Илья отрастил на этот раз не бороду — крохотные усики, с темными усиками вид у него был донжуанский, усики выдавали его томление, поглощенность собой, разброд его мыслей… Он говорил и вертелся, перебрасываясь от собеседника к собеседнику и нервно смеясь. Вдруг выключался, взгляд застывал, рука беспокойно пощипывала ниточку усов…
Среди мужских фигур Зоя была как Царь-девица из сказки в своей меховой шубке, в островерхой шапочке вроде тюбетейки, расшитой пушистой шерстью ярких цветов, румяная от мороза. По-новому причесана: пробор впереди и волосы туго затянуты от висков назад и немного вверх, от этого глаза казались еще более удлиненными, японскими, необыкновенно прекрасными. Ни страданья, ни раздумья не наложили пережитые треволнения на это лицо. Беспечная, стояла она, пританцовывая на каблуках высоких фетровых бот… Марианна в ее блеске меркла, исчезала. Но она не сдавалась, Марианна, держалась храбро и всем товарищам Ильи по очереди давала свое объяснение текущих событий, как рассказывал потом Семка.
— Да, — говорила профессорская дочка, — мы привязались к Зое. Зоя привязалась к нам. Мы берем ее с собой, чтобы она посмотрела Москву и московскую жизнь, она, бедняжка, ничего не видела… У Зои блестящие способности, но ей, к сожалению, почти не пришлось учиться, это нешлифованный алмаз, мы хотим дать ей образование.
Так пыталась она удержаться на гребне вала, который вдруг поднял и понес ее, Илью, ее немудреное комнатное счастье. Она осунулась, линии губ и подбородка стали жесткими; поблекли даже ее золотые волосы. Зоя смотрела на нее и улыбалась ласково и беспощадно.
Иногда эти ласковые лукавые глаза встречались с глазами Ильи… Как они мерялись взглядом, эти двое! Какой жар, какая бесшабашность! Кому из них предстояло сгореть в этом жару? «Ты сгоришь, — обещали нежно улыбающиеся глаза и губы Зои, — ты сгоришь, я уйду целехонькая…»
Раздался второй звонок. На перроне засуетились, прощаясь. Зоя поцеловалась с матерью, потом всем подала руку. Детская, чуточку неуклюжая и радостная была у нее манера — как-то издалека протягивать руку и при этом делать движение, словно вся она устремлялась к тому, с кем собиралась обменяться рукопожатием… Прощаясь с Семкой, что-то проговорила, Семка рассказал потом — велела передать привет всем ребятам; а Шуре, сказала, отдельно и очень большой…
Марианна вошла в вагон. За ней, весело оглядываясь через плечо, поднялась Зоя, потом Илья… Третий ударил звонок, тронулся поезд; рядом с ним пошли — замахали, закричали — провожающие. На площадке среди голов Севастьянов видел пеструю шапочку. Вагон проплыл мимо окна, площадка с пестрой шапочкой — как оборвалась… Севастьянов пошел с вокзала.
На этом вокзале он вышел из вагона спустя тридцать с лишком лет взглянуть на места, где родился и рос.

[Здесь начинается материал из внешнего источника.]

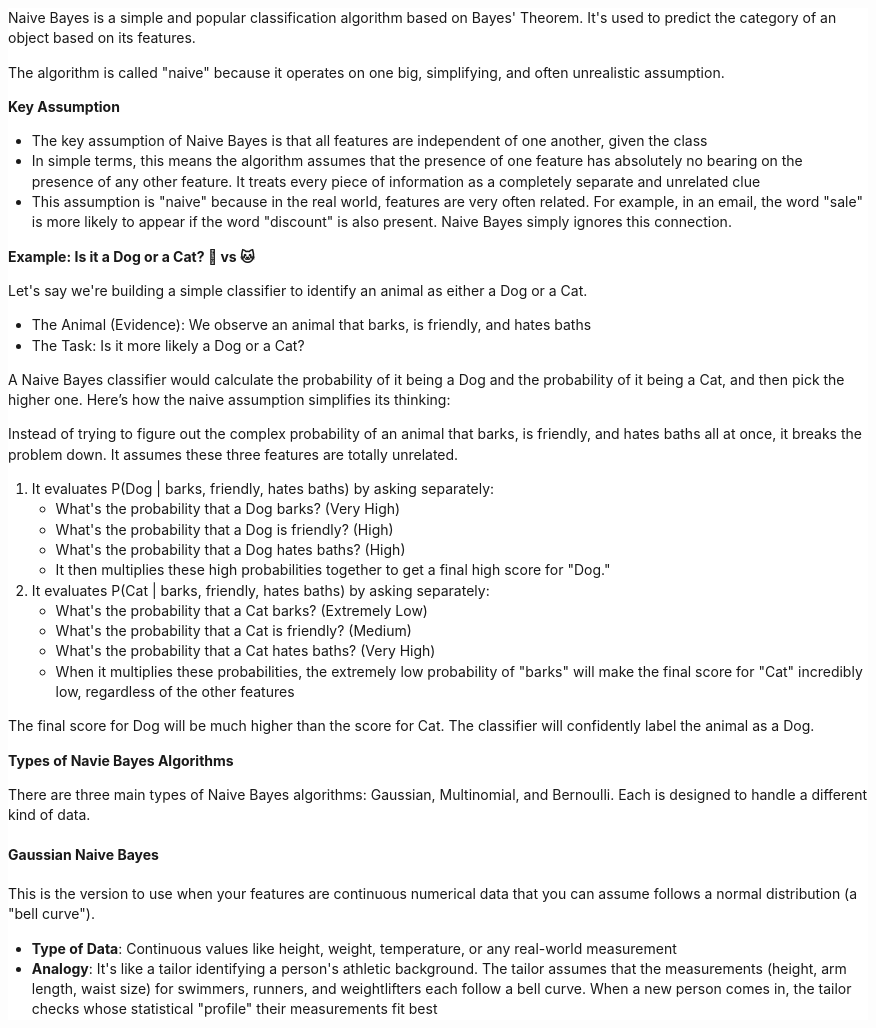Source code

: Naive Bayes is a simple and popular classification algorithm based on Bayes' Theorem. It's used to predict the category of an object based on its features.

The algorithm is called "naive" because it operates on one big, simplifying, and often unrealistic assumption.

**Key Assumption**
- The key assumption of Naive Bayes is that all features are independent of one another, given the class
- In simple terms, this means the algorithm assumes that the presence of one feature has absolutely no bearing on the presence of any other feature. It treats every piece of information as a completely separate and unrelated clue
- This assumption is "naive" because in the real world, features are very often related. For example, in an email, the word "sale" is more likely to appear if the word "discount" is also present. Naive Bayes simply ignores this connection.

**Example: Is it a Dog or a Cat? 🐶 vs 🐱**

Let's say we're building a simple classifier to identify an animal as either a Dog or a Cat.

- The Animal (Evidence): We observe an animal that barks, is friendly, and hates baths
- The Task: Is it more likely a Dog or a Cat?

A Naive Bayes classifier would calculate the probability of it being a Dog and the probability of it being a Cat, and then pick the higher one. Here’s how the naive assumption simplifies its thinking:

Instead of trying to figure out the complex probability of an animal that barks, is friendly, and hates baths all at once, it breaks the problem down. It assumes these three features are totally unrelated.

1. It evaluates P(Dog | barks, friendly, hates baths) by asking separately:
    - What's the probability that a Dog barks? (Very High)
    - What's the probability that a Dog is friendly? (High)
    - What's the probability that a Dog hates baths? (High)
    - It then multiplies these high probabilities together to get a final high score for "Dog."
2. It evaluates P(Cat | barks, friendly, hates baths) by asking separately:
    - What's the probability that a Cat barks? (Extremely Low)
    - What's the probability that a Cat is friendly? (Medium)
    - What's the probability that a Cat hates baths? (Very High)
    - When it multiplies these probabilities, the extremely low probability of "barks" will make the final score for "Cat" incredibly low, regardless of the other features

The final score for Dog will be much higher than the score for Cat. The classifier will confidently label the animal as a Dog.

**Types of Navie Bayes Algorithms**

There are three main types of Naive Bayes algorithms: Gaussian, Multinomial, and Bernoulli. Each is designed to handle a different kind of data.

#### Gaussian Naive Bayes

This is the version to use when your features are continuous numerical data that you can assume follows a normal distribution (a "bell curve").

- **Type of Data**: Continuous values like height, weight, temperature, or any real-world measurement
- **Analogy**: It's like a tailor identifying a person's athletic background. The tailor assumes that the measurements (height, arm length, waist size) for swimmers, runners, and weightlifters each follow a bell curve. When a new person comes in, the tailor checks whose statistical "profile" their measurements fit best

Вокзал был новый. И площадь за вокзалом новая, чистая и нарядная, окаймленная пышными деревьями (те самые деревца, что сажали когда-то на субботнике?..), с целым полем астр и фонтаном посредине. На площади было просторно: пока Севастьянов сдавал на хранение чемодан и брал плацкарту на вечерний поезд, большая часть приехавших с ним уже схлынула. Можно было без труда сесть в автобус или взять такси, подождав несколько минут на стоянке. Но он пошел пешком — по неузнаваемой площади пошел в знакомом направлении на Коммунистическую.
На всем печать новизны; как во всех городах — новизна начиналась с неба и крыш. Крыши дыбились антеннами, а небо перечеркнуто было длинным, жемчужно-светящимся, неправдоподобно ровным и узким, как лента узким облаком, его сотворил человек, который в этой утренней высоте пролетел на самолете.
Машина поливала улицу, и, огибая медлительную машину, по мокрому асфальту прошелестел троллейбус. Прежде на Коммунистической была трамвайная линия, трамвай поднимался в гору от вокзала так медленно, что его можно было нагнать шагом, а к вокзалу, с горы, мчался что было духу, звоня и подвывая.
И вся Коммунистическая была новая, послевоенной постройки. Новые дома были красивы. Очень много стало зелени: деревьев, газонов. Полосы цветов вдоль тротуаров. За тополями, акациями, кленами белели балконы и колоннады.